Mr. Gröning’s language naturally makes one think of Adolf Eichmann, and how his detached explanation of his role as a bureaucrat, at his 1961 trial in Jerusalem, led Hannah Arendt to coin the phrase “the banality of evil.” Ms. Arendt was, some say, fooled by the defendant, and that Eichmann had embraced the hatred fueling the killing machine.
But if Ms. Arendt was wrong about Eichmann, she was on to something, something we now see in what Mr. Gröning is saying. It is the horrifying, mind-wrecking banality of evil condensed in a sentence like “that’s how things went in a concentration camp” that has sustained the German self-narrative of guilt, much more than compassion ever could have.
Mr. Gröning makes us question ourselves. I, too, am afraid I wouldn’t have resisted. The victims tell us: We must never forget. The perpetrators say: We might do it again.
One afternoon, when I was a teenager, I asked my grandfather: “Didn’t you know back then?” His answer took me by surprise. “How could we have known?” he said, with a violence that revealed more than his actual answer.

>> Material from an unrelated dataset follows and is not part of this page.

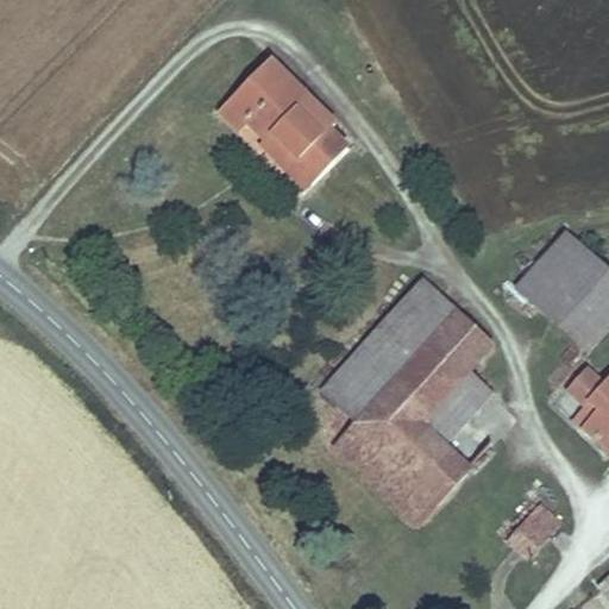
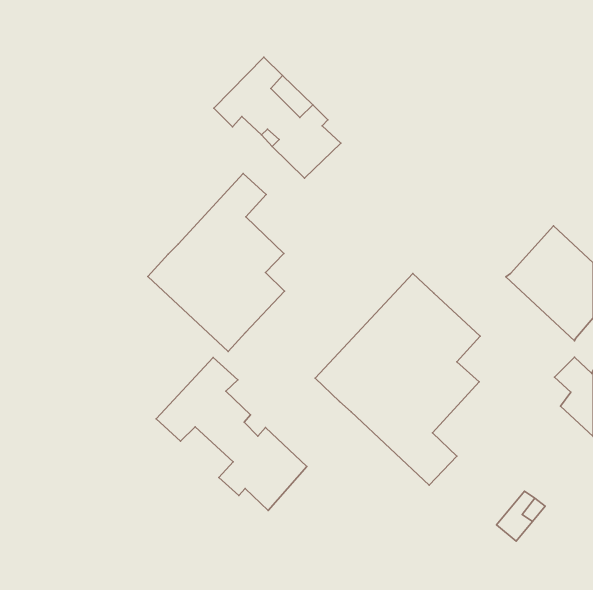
building: none -> [148,174,285,352]
building: none -> [156,358,307,511]
building: [337,421,439,519] -> none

One day, when my young son takes an interest in German literature, he’ll inevitably read Günther Grass. But as strong and indicting as a novel like “The Tin Drum” is, it won’t have the same effect as being confronted with Oskar Gröning, or being uncertain about your own grandfather’s moral integrity. How will he understand his own responsibility, as a German, to combat ideologies of hatred and prevent crimes against humanity?
We must find a new narrative, a new way to ensure “never again.” Not through ideology, but through action — for example by more generously helping the refugees that seek asylum in our country. Instead of trying to transfer a vague feeling of inherited guilt to yet another generation, we should change from remembering what we must never forget to knowing why.